Friday, February 20, 2009

FAQ - Part 5

Previous FAQ installments available here, here, here & here.

Why use bladed spokes on cross wheels or climbing wheels? Why use hidden nipples on a cross specific wheel?

Sure, aerodynamics may not be the most important consideration when choosing a climbing wheel or cross wheel but it still matters. And you if can make a wheel more aerodynamic without increasing weight or compromising strength, doesn't it make sense to do so?

First off, let's talk about the pointlessness of building a wheel just for climbing. With the exception of uphill TTs, very few wheels are ever going to be ridden exclusively uphill.
Generally, you're going to have to ride to the hill in order to climb it and then down the hill you've climbed. So, aerodynamics and solid braking are always going to be considerations.

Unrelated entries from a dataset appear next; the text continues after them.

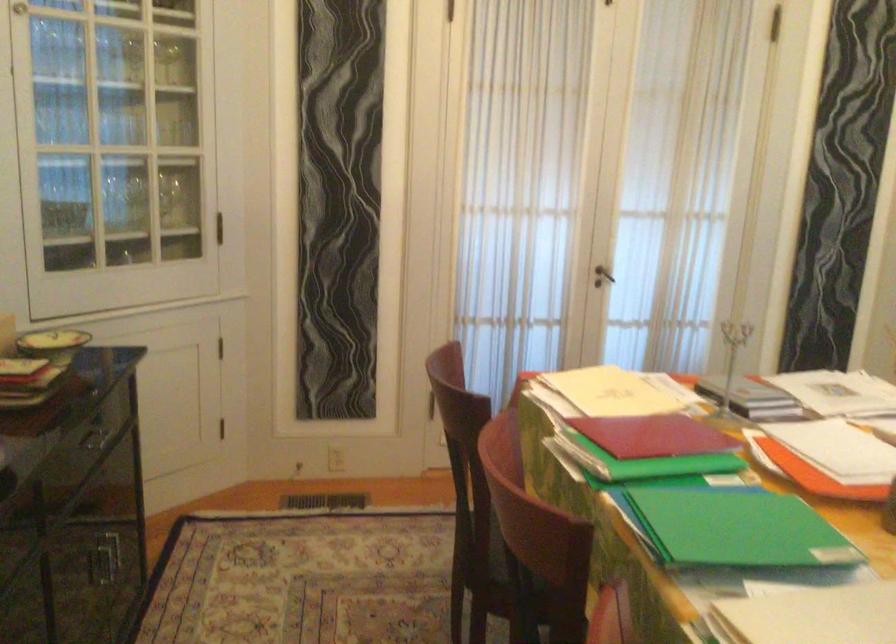
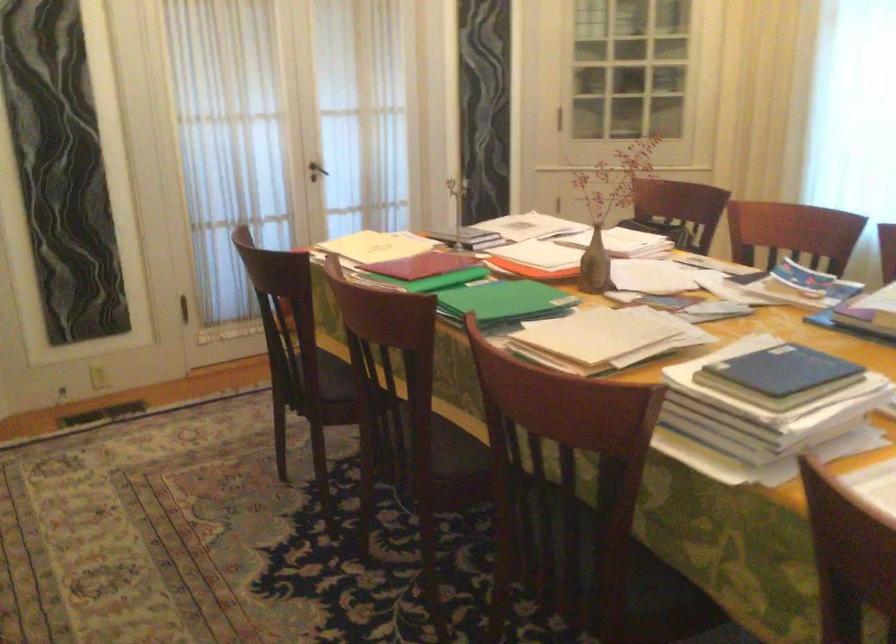
The point at (650, 437) is marked in the first image. Where is the corresponding point in the second image?

(423, 265)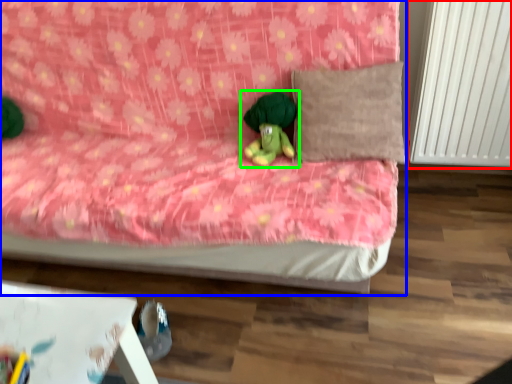
Question: Considering the real-world distances, which object is closest to radiator (highlighted by a red box)? bed (highlighted by a blue box) or toy (highlighted by a green box).

Choices:
 (A) bed
 (B) toy

Answer: (B)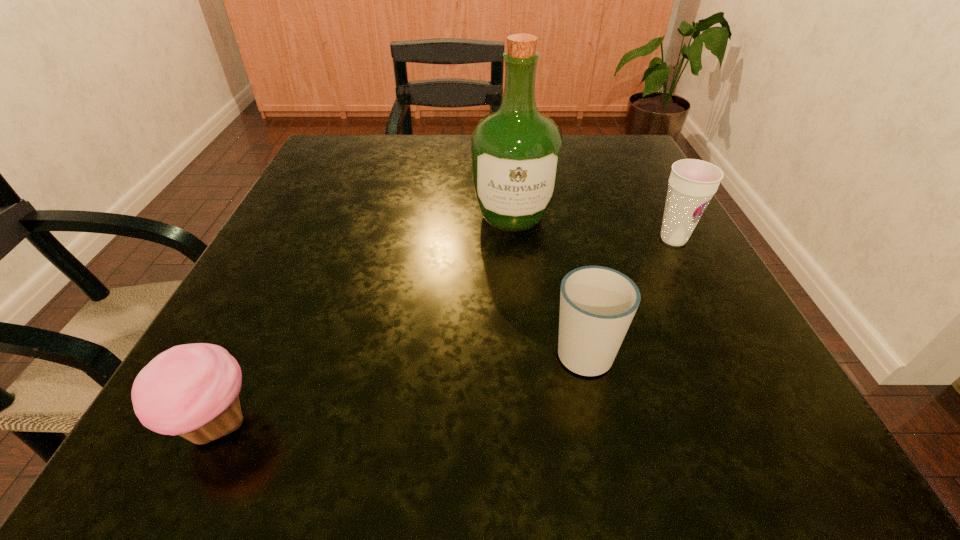
Identify the location of vacant space at the right edge. (608, 200).

This screenshot has height=540, width=960. In order to click on free space at the far left corner of the desktop in this screenshot , I will do coord(357,163).

Locate an element on the screen. The width and height of the screenshot is (960, 540). free space at the near left corner of the desktop is located at coordinates (258, 417).

At what (x,y) coordinates should I click in order to perform the action: click on free space at the far right corner of the desktop. Please return your answer as a coordinate pair (x, y). Looking at the image, I should click on pyautogui.click(x=572, y=150).

Where is `vacant space at the near right corner`? Image resolution: width=960 pixels, height=540 pixels. vacant space at the near right corner is located at coordinates (747, 431).

Where is `free space that is in between the liquor and the cupcake`? The image size is (960, 540). free space that is in between the liquor and the cupcake is located at coordinates (365, 320).

What are the coordinates of `free space that is in between the cupcake and the second nearest object` in the screenshot? It's located at (400, 387).

This screenshot has width=960, height=540. In order to click on vacant area that lies between the cupcake and the tallest object in this screenshot , I will do `click(365, 320)`.

Locate an element on the screen. free spot between the cupcake and the third farthest object is located at coordinates (400, 387).

I want to click on free area in between the cupcake and the liquor, so click(365, 320).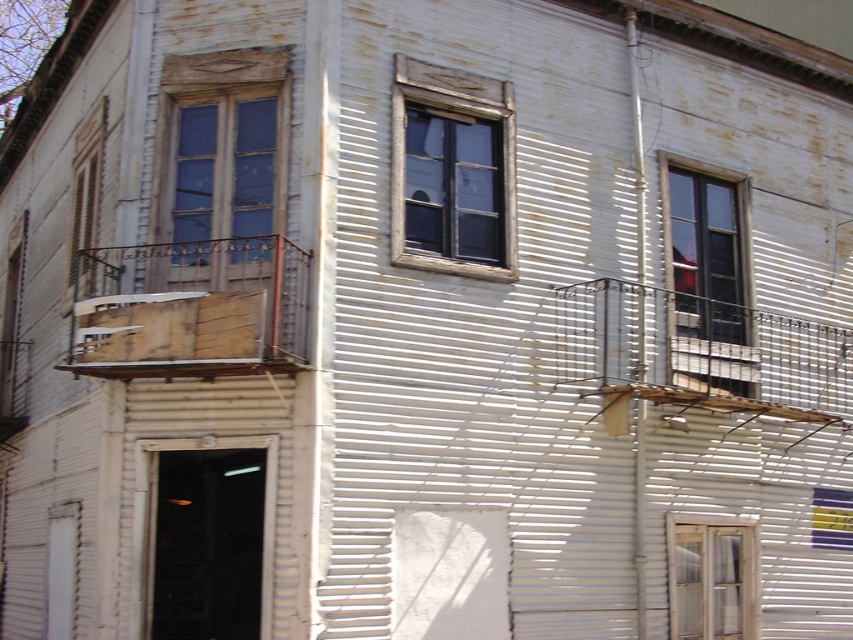
Question: Based on their relative distances, which object is nearer to the wooden frame at upper left?

Choices:
 (A) matte glass window at upper right
 (B) wooden frame at center

Answer: (B)

Question: Which of the following is the farthest from the observer?

Choices:
 (A) (222, 128)
 (B) (720, 547)
 (C) (741, 314)
 (D) (444, 248)

Answer: (C)

Question: Can you confirm if matte glass window at upper right is positioned to the left of wooden frame window at lower right?

Choices:
 (A) yes
 (B) no

Answer: (B)

Question: Can you confirm if wooden frame at upper left is positioned to the left of wooden frame window at lower right?

Choices:
 (A) no
 (B) yes

Answer: (B)

Question: Based on their relative distances, which object is farther from the matte glass window at upper right?

Choices:
 (A) wooden frame window at lower right
 (B) wooden frame at center

Answer: (A)

Question: Is wooden frame at upper left thinner than matte glass window at upper right?

Choices:
 (A) yes
 (B) no

Answer: (B)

Our 22L generally weighs in at 1280 to 1300 grams. There are surely lighter wheels out there but not too many offer the cost and braking advantages of an aluminum rim. None of them will be anywhere near our price of $480 and most use round spokes based on the flawed assumption that aerodynamics doesn't matter on a lightweight wheelset.

Now with cyclocross, aerodynamics arguably matter less but you're still out there moving at a decent rate of speed and you're also less likely to be in a pack compared to a road race so better airflow doesn't hurt. In my experience, bladed spokes also clear mud more easily. We also recognize that even though we build the 50x and 25x for cyclocross, a lot of our customers are looking for a more solidly built road wheel and some people will use them on both their road and cross bikes (although that's a lot of gluing and ungluing for my taste).

Now, as for the hidden nipples on the carbon wheels go: yes they are more aerodynamic. The farther out on the diameter of the wheel you go, the more aerodynamics are going to be a factor. That said, they are 10x more expensive than traditional nipples and more difficult to work with when building the wheel. Maintenance will also be an issue since you will need to remove the tire to true the wheel or replace a spoke if needed. So, if aerodynamics were the only benefit, hidden nipples would not be worth the cost.

There is, however, a much more important consideration: strength. I've seen a lot of carbon rims either fail at the spoke hole or "pucker" at the spoke hole after hitting a pothole, curb, log, etc. With traditional nipples, you need to drill a relatively large hole in the rim bed. With spokes at high tension, the stress on the rim is concentrated around the edges of this hole. By drilling a smaller hole and using a larger hidden nipple, this stress is spread out over a larger surface area, minimizing the chance of damage upon impact. Using hidden nipples on an alloy rim would provide the same benefit but to lesser degree - the chance of a rim failure is less and cost to replace the rim is lower.

As for the issue of maintenance, we use a conservative build for our carbon wheels 20/24 spokes for the 50 and 24/28 spokes for the 50x. We also build carefully to tight tolerances. It depends a lot on your riding style, weight and other factors, but the wheels should not need to be trued too often, if ever, unless you've really knocked something out of whack.